What is yoga. It is the union of opposites which actually means the end of duality.  Yoga is  freedom from suffering and freedom to thrive, to live life fully without fear.  How do we achieve this state of being?  Practice, practice, practice.  We learn through the practice of yoga, the asanas, meditation, pranayama, to observe ourselves and the world around us.  How do we relate to ourselves?  Do we judge, criticize, bicker, abuse and berate?  Are we considerate, loving, compassionate and open-minded?  Do we accept ourselves unconditionally?  Probably not.

How do we relate to the world in which we live?  Do we label events, pidgeon-holing them as good or bad.  Do we like and dislike, judge and reject, separating from people, places and ideas we do not agree with?  When we learn to observe, to see clearly what part we are playing in the game of life, we soon realize that we can either accept things as they are or we can adjust, make changes, move on, directing our energies and thoughts into more positive and constructive behavior.

Last night, we went out with friends.  I slept until 8 am.   When I awoke, I realized that I would not have time for all of my usual morning rituals so I chose the one I felt was most important to me.  I meditated.  I could have spent what little time I did have before teaching, going over the action of last night which led to me sleeping so late.  How would that have served me?  Being self-critical is certainly not the best way to pass the time of day.

In the Yoga Sutras, Patanjali makes it quite clear that everyone will eventually achieve the state of yoga.  Those who choose meditation as their path to enlightenment will proceed more quickly than those who solely practice devotion.  And those who work with the yamas and niyamas, focusing as I have mentioned on their relationships to themselves and the world, will be the slowest to experience the union of opposites.
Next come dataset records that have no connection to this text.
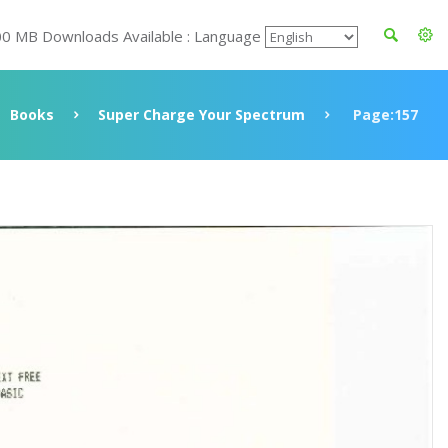
00 MB Downloads Available : Language
Books
Super Charge Your Spectrum
Page:157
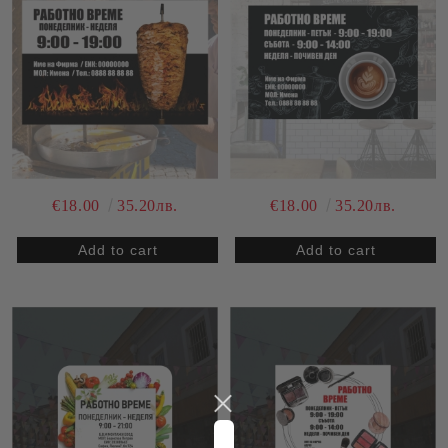
€18.00
35.20лв.
€18.00
35.20лв.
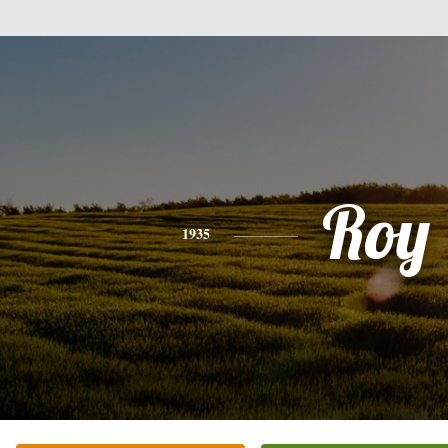
Roy
1935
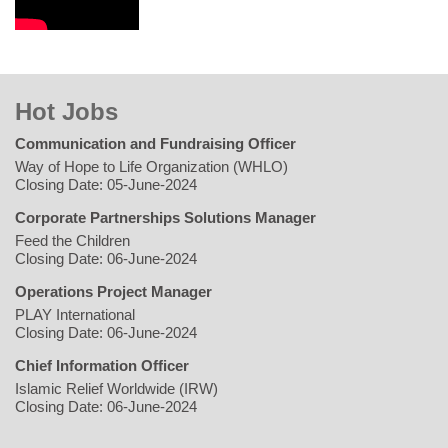
Hot Jobs
Communication and Fundraising Officer
Way of Hope to Life Organization (WHLO)
Closing Date: 05-June-2024
Corporate Partnerships Solutions Manager
Feed the Children
Closing Date: 06-June-2024
Operations Project Manager
PLAY International
Closing Date: 06-June-2024
Chief Information Officer
Islamic Relief Worldwide (IRW)
Closing Date: 06-June-2024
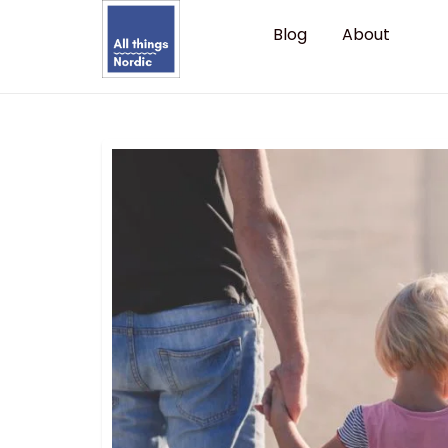
Blog
About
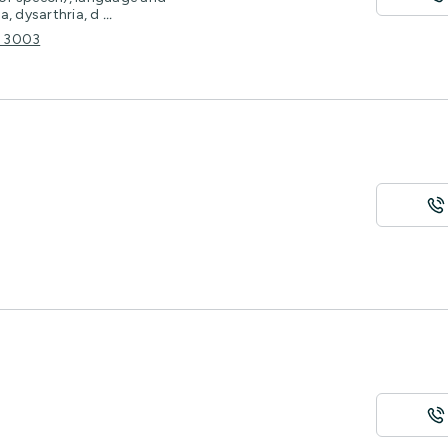
a, dysarthria, d
...
C 3003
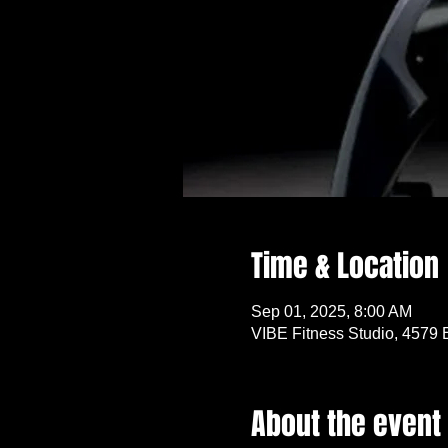
Time & Location
Sep 01, 2025, 8:00 AM
VIBE Fitness Studio, 4579 
About the event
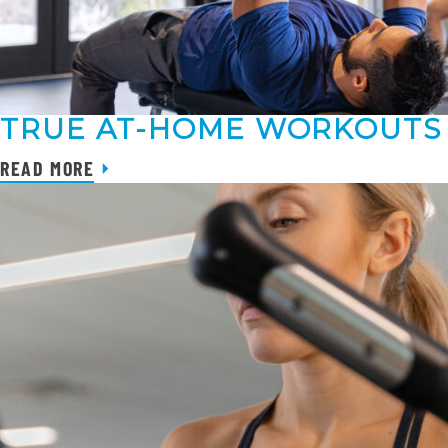
TRUE AT-HOME WORKOUTS
READ MORE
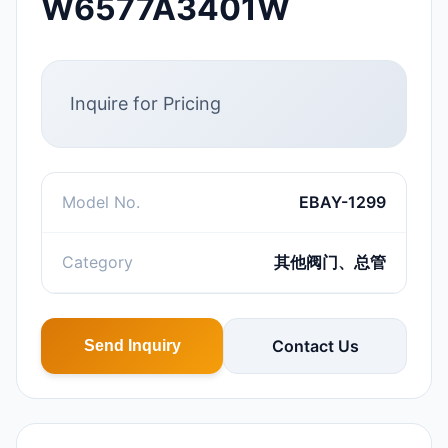
W6577A3401W
Inquire for Pricing
Model No.
EBAY-1299
Category
其他阀门、总管
Contact Us
Send Inquiry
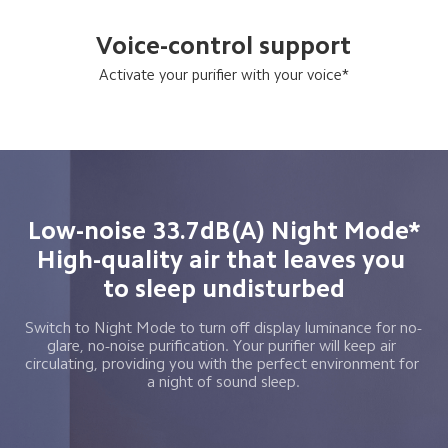
Voice-control support
Activate your purifier with your voice*
Low-noise 33.7dB(A) Night Mode*

High-quality air that leaves you 
to sleep undisturbed
Switch to Night Mode to turn off display luminance for no-
glare, no-noise purification. Your purifier will keep air 
circulating, providing you with the perfect environment for 
a night of sound sleep.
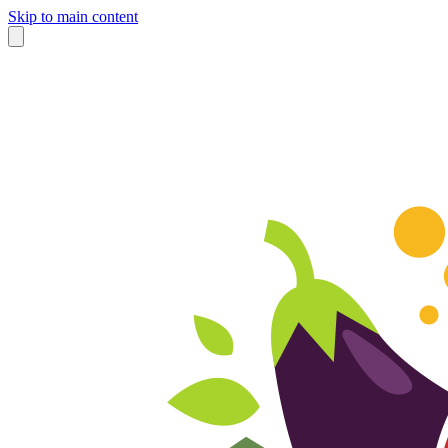
Skip to main content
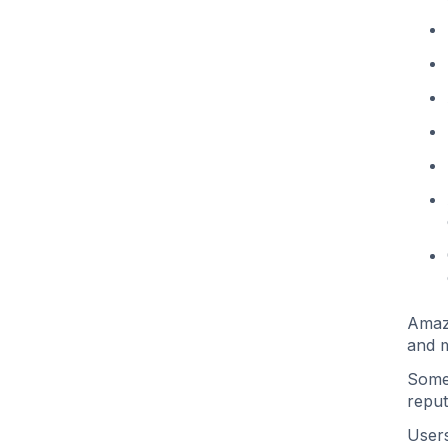
Amazo
and m
Some 
reput
Users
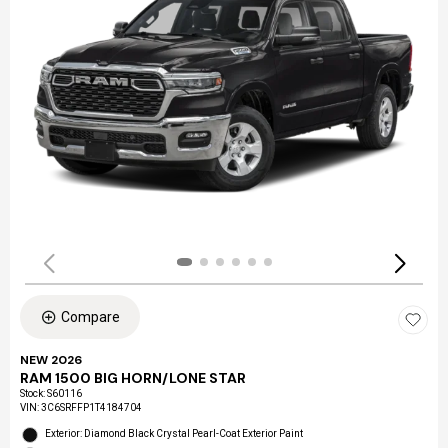
Compare
NEW 2026
RAM 1500 BIG HORN/LONE STAR
Stock
:
S60116
VIN:
3C6SRFFP1T4184704
Exterior: Diamond Black Crystal Pearl-Coat Exterior Paint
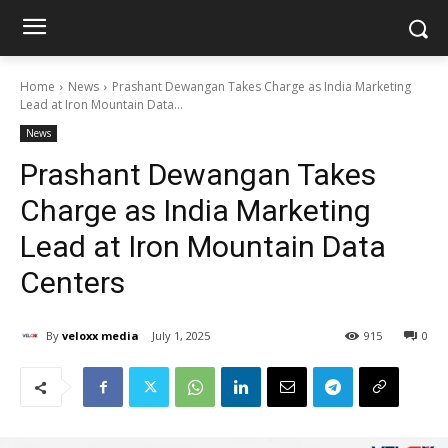
Home
News
Prashant Dewangan Takes Charge as India Marketing
Lead at Iron Mountain Data...
News
Prashant Dewangan Takes
Charge as India Marketing
Lead at Iron Mountain Data
Centers
By
veloxx media
July 1, 2025
915
0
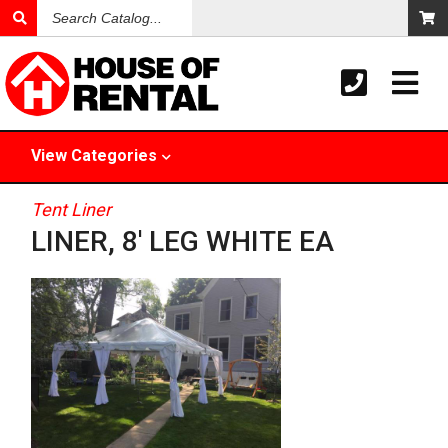
Search
Catalog
View
Categories
Tent Liner
LINER, 8' LEG WHITE EA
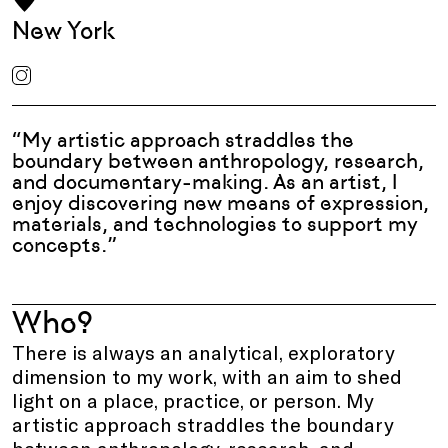
New York
“My artistic approach straddles the
boundary between anthropology, research,
and documentary-making. As an artist, I
enjoy discovering new means of expression,
materials, and technologies to support my
concepts.”
Who?
There is always an analytical, exploratory
dimension to my work, with an aim to shed
light on a place, practice, or person. My
artistic approach straddles the boundary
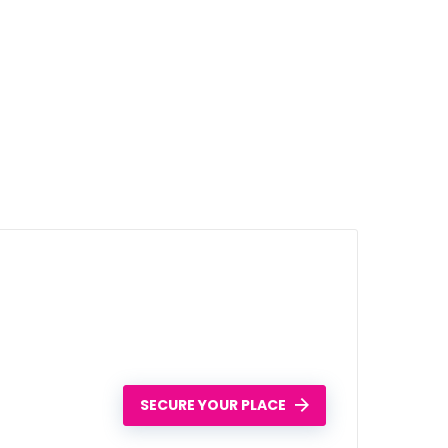
SECURE YOUR PLACE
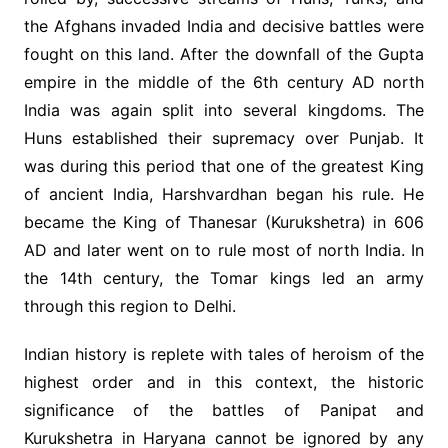
the Afghans invaded India and decisive battles were
fought on this land. After the downfall of the Gupta
empire in the middle of the 6th century AD north
India was again split into several kingdoms. The
Huns established their supremacy over Punjab. It
was during this period that one of the greatest King
of ancient India, Harshvardhan began his rule. He
became the King of Thanesar (Kurukshetra) in 606
AD and later went on to rule most of north India. In
the 14th century, the Tomar kings led an army
through this region to Delhi.
Indian history is replete with tales of heroism of the
highest order and in this context, the historic
significance of the battles of Panipat and
Kurukshetra in Haryana cannot be ignored by any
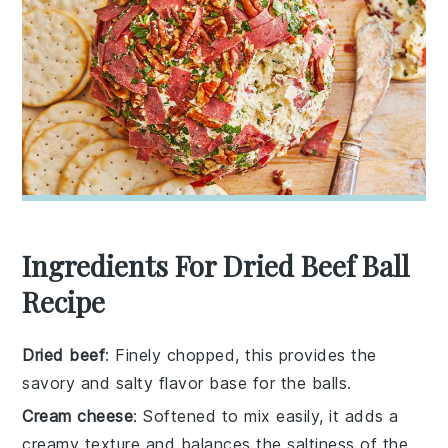
Ingredients For Dried Beef Ball
Recipe
Dried beef
: Finely chopped, this provides the
savory and salty flavor base for the balls.
Cream cheese
: Softened to mix easily, it adds a
creamy texture and balances the saltiness of the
Knowing that life is not an either or, a good or bad, a you or me, we can relax and practice being who we are in this moment.  We can observe our own behavior and the state of the world around us.  How are we doing?  Do we have good relationships or are we stuck in patterns of attachment or aversion?     Is there an element of joy and a sense of being deeply connected to the life you are living?  If so, continue on.  If not, perhaps there is an adjustment to be made.  Remember there are no mistakes….just lessons.